The authors coin four segments of consumers using the famous four P idea of marketing. They segment the luxury consumers into 4 segments namely: patricians, parvenu, poseurs and proletarians.

The definition of each segment is as follows:
1.Patricians are super-rich who pay a premium for inconspicuously branded products. They do not look for explicit signalling but largely focus on subtlety.
2.Parvenus are probably the nouveau rich who have suddenly amassed big futures and are trying show they have arrived. They love explicit signalling.
3.Poseurs are fakers. They buy fake goods to demonstrate their affinity to the above two groups. They would also use explicit signalling.
4.Proletarians are the left outs in socio-economic status. They do not buy luxury goods and do not signal either.

Attached below is the model provided by the authors in their Journal of Marketing Article.

Source: Han, Y. J., J. C. Nunes, and X. Drèze “Signaling Status with Luxury Goods: The Role of Brand Prominence,” Journal of Marketing, 74 (4), 15-30.

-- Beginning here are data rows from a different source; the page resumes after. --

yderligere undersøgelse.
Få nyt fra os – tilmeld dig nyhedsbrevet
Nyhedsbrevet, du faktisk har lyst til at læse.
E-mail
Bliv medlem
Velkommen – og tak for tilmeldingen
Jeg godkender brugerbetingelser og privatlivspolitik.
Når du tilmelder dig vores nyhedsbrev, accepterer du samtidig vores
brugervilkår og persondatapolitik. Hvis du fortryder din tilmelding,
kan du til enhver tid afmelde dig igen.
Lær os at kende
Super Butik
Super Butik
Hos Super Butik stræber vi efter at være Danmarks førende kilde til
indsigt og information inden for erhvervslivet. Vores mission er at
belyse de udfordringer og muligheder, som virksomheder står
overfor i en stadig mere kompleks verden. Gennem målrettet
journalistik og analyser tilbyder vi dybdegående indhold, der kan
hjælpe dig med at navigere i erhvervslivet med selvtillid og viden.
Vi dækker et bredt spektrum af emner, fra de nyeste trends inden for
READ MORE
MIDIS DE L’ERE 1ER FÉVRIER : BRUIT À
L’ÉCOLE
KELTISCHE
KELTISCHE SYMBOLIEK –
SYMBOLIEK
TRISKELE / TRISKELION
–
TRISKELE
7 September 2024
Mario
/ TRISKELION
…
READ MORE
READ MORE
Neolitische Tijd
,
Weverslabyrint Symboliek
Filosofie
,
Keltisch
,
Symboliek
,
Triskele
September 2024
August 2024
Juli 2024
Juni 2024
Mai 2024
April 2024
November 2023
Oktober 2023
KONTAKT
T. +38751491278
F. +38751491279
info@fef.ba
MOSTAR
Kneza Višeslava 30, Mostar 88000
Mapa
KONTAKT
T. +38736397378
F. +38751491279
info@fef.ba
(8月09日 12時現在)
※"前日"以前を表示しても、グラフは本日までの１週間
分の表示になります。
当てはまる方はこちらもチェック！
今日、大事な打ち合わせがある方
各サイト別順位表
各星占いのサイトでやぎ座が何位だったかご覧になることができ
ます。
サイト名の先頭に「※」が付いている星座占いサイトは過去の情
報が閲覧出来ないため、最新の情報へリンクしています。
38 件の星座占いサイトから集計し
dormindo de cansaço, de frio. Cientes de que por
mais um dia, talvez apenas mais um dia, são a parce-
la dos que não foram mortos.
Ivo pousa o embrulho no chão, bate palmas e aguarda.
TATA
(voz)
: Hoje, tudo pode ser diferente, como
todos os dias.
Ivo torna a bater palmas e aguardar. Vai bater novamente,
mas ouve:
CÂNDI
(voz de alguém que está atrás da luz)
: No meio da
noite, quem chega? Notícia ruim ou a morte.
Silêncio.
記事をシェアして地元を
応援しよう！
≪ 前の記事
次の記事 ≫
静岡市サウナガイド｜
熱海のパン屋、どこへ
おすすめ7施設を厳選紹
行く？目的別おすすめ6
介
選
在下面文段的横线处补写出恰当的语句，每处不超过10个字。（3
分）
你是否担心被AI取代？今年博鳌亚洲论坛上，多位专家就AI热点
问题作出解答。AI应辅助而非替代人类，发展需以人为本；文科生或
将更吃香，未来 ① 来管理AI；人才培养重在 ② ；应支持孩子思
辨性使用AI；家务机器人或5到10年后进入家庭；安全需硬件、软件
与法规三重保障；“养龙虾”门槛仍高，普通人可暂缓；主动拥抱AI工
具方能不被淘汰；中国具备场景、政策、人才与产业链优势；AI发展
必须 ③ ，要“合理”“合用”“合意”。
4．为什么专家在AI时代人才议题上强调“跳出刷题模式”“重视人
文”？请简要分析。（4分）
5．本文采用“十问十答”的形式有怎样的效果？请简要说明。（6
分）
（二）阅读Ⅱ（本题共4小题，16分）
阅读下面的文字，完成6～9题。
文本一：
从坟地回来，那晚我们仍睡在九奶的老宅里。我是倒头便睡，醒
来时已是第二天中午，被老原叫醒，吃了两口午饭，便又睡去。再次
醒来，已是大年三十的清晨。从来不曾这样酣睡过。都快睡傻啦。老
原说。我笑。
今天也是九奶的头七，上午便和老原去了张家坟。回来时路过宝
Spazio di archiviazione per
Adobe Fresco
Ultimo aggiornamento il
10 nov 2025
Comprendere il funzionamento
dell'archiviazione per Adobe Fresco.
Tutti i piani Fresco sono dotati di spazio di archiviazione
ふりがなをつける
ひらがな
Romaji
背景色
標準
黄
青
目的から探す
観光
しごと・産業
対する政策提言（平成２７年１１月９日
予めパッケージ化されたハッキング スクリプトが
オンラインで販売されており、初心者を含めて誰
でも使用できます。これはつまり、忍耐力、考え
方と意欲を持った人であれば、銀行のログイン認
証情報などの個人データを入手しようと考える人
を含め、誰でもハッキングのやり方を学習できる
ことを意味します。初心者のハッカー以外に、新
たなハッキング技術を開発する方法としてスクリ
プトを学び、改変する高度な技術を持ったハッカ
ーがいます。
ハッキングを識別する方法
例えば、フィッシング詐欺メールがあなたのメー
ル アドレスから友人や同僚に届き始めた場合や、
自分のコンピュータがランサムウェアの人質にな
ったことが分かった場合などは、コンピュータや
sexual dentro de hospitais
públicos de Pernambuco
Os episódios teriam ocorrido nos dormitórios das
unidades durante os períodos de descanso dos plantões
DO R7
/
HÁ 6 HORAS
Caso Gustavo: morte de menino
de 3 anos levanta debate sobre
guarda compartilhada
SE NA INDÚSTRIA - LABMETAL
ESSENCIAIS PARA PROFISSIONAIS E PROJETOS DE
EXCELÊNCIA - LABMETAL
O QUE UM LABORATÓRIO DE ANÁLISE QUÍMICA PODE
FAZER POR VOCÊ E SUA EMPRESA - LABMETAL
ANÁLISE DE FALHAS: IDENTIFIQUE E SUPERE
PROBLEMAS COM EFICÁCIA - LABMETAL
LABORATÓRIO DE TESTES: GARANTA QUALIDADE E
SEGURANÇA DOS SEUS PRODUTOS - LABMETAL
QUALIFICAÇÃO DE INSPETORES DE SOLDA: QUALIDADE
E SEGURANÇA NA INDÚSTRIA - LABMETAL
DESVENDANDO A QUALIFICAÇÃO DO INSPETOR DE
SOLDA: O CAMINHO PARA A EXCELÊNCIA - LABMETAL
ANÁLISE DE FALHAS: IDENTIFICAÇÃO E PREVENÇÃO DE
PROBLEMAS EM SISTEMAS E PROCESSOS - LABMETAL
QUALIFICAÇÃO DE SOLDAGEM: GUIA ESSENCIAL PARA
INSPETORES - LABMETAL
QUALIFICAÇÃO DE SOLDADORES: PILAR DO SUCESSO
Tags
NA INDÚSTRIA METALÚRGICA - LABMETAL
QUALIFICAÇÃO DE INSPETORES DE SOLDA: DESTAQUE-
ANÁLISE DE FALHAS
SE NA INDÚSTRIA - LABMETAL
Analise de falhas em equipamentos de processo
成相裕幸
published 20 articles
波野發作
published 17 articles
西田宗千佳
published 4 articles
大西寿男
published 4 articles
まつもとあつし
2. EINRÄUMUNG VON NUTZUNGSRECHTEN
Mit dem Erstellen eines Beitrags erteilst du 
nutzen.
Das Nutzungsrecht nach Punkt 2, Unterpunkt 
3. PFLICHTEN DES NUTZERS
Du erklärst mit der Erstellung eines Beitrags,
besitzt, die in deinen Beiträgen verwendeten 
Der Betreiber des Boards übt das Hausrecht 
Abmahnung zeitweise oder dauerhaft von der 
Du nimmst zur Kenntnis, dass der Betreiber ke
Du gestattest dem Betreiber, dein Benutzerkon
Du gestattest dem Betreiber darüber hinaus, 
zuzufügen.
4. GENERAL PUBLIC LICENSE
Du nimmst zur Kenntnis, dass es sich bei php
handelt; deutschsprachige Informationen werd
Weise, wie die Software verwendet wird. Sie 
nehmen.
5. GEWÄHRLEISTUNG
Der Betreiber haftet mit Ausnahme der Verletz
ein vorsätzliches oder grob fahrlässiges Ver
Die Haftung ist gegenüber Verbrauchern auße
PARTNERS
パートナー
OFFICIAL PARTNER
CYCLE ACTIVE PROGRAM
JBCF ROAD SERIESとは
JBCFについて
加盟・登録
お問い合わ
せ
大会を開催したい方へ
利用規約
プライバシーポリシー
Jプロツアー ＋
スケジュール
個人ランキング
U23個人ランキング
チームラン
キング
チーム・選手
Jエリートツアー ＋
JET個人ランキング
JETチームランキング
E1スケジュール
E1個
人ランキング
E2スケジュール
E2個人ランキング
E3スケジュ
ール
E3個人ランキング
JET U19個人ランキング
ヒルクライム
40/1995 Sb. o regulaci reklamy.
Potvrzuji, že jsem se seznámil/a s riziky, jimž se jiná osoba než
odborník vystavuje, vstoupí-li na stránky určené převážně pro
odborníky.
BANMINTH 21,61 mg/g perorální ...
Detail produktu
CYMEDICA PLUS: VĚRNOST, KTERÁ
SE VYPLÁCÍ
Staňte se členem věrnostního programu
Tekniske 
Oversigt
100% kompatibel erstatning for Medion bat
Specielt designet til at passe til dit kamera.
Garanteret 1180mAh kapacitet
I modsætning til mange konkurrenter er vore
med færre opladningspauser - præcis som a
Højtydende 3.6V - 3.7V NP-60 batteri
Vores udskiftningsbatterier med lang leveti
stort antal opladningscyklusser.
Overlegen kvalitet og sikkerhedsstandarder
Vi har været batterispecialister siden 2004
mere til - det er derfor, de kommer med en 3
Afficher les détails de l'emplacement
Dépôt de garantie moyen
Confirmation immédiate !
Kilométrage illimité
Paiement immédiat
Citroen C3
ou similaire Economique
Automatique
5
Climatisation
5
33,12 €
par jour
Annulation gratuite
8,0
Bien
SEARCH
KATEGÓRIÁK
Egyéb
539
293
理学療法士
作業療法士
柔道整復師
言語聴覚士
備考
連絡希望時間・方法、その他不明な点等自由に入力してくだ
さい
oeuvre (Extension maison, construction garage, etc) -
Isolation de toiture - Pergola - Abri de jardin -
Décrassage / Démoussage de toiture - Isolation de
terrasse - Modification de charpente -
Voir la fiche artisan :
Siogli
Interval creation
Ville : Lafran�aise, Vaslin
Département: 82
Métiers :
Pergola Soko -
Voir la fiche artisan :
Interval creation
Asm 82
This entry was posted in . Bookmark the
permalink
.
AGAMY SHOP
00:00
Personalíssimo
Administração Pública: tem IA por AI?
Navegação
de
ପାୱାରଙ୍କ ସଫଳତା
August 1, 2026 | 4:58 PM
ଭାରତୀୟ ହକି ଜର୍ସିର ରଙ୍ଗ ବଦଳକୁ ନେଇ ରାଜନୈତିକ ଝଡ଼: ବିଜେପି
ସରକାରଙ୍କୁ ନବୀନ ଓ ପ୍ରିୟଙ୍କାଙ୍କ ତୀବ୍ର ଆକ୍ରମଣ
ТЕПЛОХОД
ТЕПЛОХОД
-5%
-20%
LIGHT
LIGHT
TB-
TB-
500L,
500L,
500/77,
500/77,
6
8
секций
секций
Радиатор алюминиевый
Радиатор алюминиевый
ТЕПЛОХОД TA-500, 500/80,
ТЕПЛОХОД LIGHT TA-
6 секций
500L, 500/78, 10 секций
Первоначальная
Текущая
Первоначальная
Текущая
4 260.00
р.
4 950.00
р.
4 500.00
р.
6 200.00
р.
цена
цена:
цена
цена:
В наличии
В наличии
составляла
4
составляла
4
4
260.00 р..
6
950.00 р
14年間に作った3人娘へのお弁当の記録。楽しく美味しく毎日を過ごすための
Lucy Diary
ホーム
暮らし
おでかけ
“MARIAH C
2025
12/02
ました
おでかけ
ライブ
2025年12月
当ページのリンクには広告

While the segmentation looks really interesting, the question which arises is how can managers actually use this in the marketplace?

For example, can a consumer be a patrician and parvenu at the same time? For example, what if the consumer is actually using a Hermis Berkin (discreet signalling) bag with Christian Laboutin shoes (explicit signalling)? Similarly, can a consumer be a patrician and poseur at the same time. For example, a consumer may use a Seville Row tailored suit with a fake Mont Blanc. What need to be understood is that there are no water-tight compartments when segmenting luxury consumers. Certainly, there will be consumers who will belong to only one category however, that segment may not be the largest segment for any luxury brand.

I believe that meaning luxury segmentation will incorporate situation specificity. I have found strong influence of situation on most consumers’ luxury consumption and therefore that pertinent question of “for what occasion do you wish to use this luxury brand for” can be one of the most important questions segmenting luxury consumers. What do you think?